The International Cooperation Administration (ICA) was established by the U.S. State Department Delegation of Authority 85, from June 30, 1955, pursuant to EO 10610, May 9, 1955. Its predecessor was the Foreign Operations Administration (FOA) founded in 1953. Both organizations coordinated foreign assistance operations and conducted all nonmilitary security programs for the United States. On September 4, 1961, the ICA was abolished by act of Congress (75 Stat. 446) and all functions were transferred to U.S. Agency for International Development.

The ICA consisted of several departments or agencies organized by region. They included the Institute of Inter-American Affairs.

==Directors==
A list of directors is below.

| Name | Start | End | President |  |
| John Hollister | July 1, 1955 | September 13, 1957 |  | Dwight Eisenhower (1953–1961) |
| James Smith | October 8, 1957 | January 31, 1959 |
| James Riddleberger | March 9, 1959 | February 22, 1961 |
|  | John F. Kennedy (1961–1963) |
| Henry Labouisse | February 22, 1961 | September 4, 1961 |

== Historical records ==

Historical records from the Office of Participant Training, including those pertaining to the organization of third-country training in Europe (1951–1961) still exist, as do US Mission to NATO and European Regional Organizations (USRO) reports of third-country training in Europe (1956–q960).

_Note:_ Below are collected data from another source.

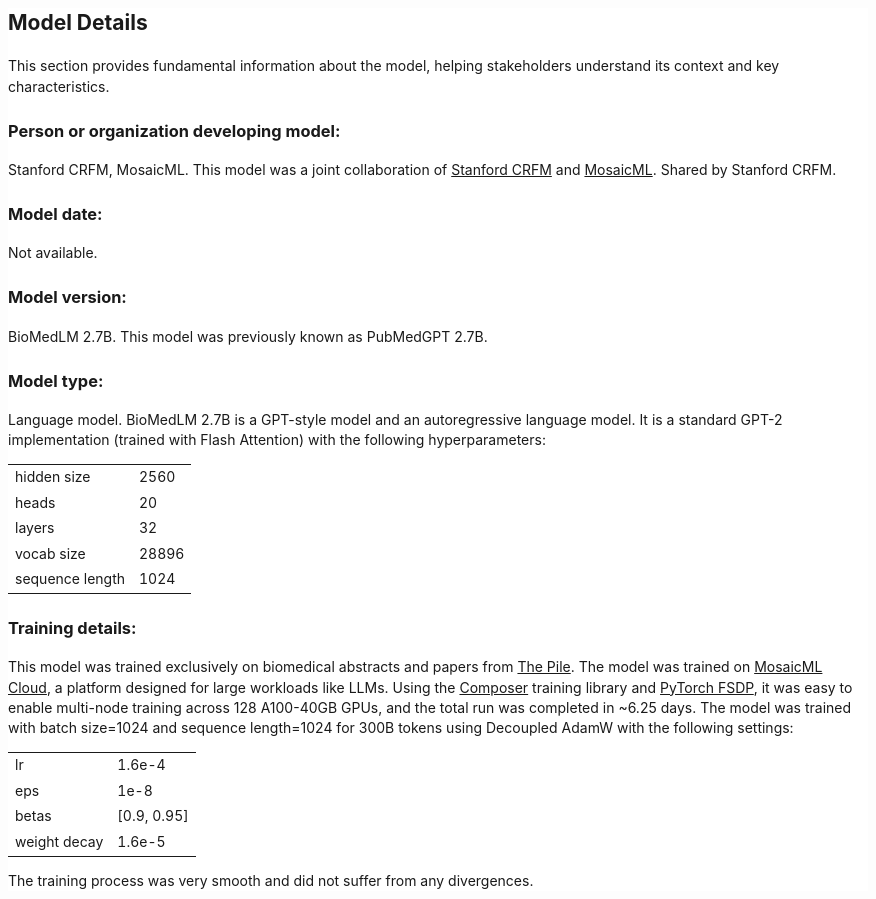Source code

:## Model Details
This section provides fundamental information about the model, helping stakeholders understand its context and key characteristics.

### Person or organization developing model:
Stanford CRFM, MosaicML. This model was a joint collaboration of [Stanford CRFM](https://crfm.stanford.edu/) and [MosaicML](https://www.mosaicml.com/). Shared by Stanford CRFM.

### Model date:
Not available.

### Model version:
BioMedLM 2.7B. This model was previously known as PubMedGPT 2.7B.

### Model type:
Language model. BioMedLM 2.7B is a GPT-style model and an autoregressive language model. It is a standard GPT-2 implementation (trained with Flash Attention) with the following hyperparameters:

|             |       |
| ----------- | ----- |
| hidden size | 2560  |
| heads       | 20    |
| layers      | 32    |
| vocab size  | 28896 |
| sequence length| 1024      |

### Training details:
This model was trained exclusively on biomedical abstracts and papers from [The Pile](https://pile.eleuther.ai/). The model was trained on [MosaicML Cloud](https://www.mosaicml.com/cloud), a platform designed for large workloads like LLMs. Using the [Composer](https://github.com/mosaicml/composer) training library and [PyTorch FSDP](https://pytorch.org/docs/stable/fsdp.html), it was easy to enable multi-node training across 128 A100-40GB GPUs, and the total run was completed in ~6.25 days. The model was trained with batch size=1024 and sequence length=1024 for 300B tokens using Decoupled AdamW with the following settings:

|  |  |
| --- | ------ |
| lr  | 1.6e-4 |
| eps | 1e-8       |
| betas | \[0.9, 0.95\]      |
| weight decay    |  1.6e-5      |

The training process was very smooth and did not suffer from any divergences.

Examples of surviving film reports include "Report to the American People on Technical Cooperation" (1955), showing U.S. assistance to Afghanistan, Ecuador, Ethiopia, India, Indochina, Indonesia, Libya, Paraguay, Sudan, and Thailand, and "Strength for Peace" (1955), describing U.S. military assistance programs and cooperation with the North Atlantic Treaty Organization, Southeast Treaty Organization and Rio Pact countries.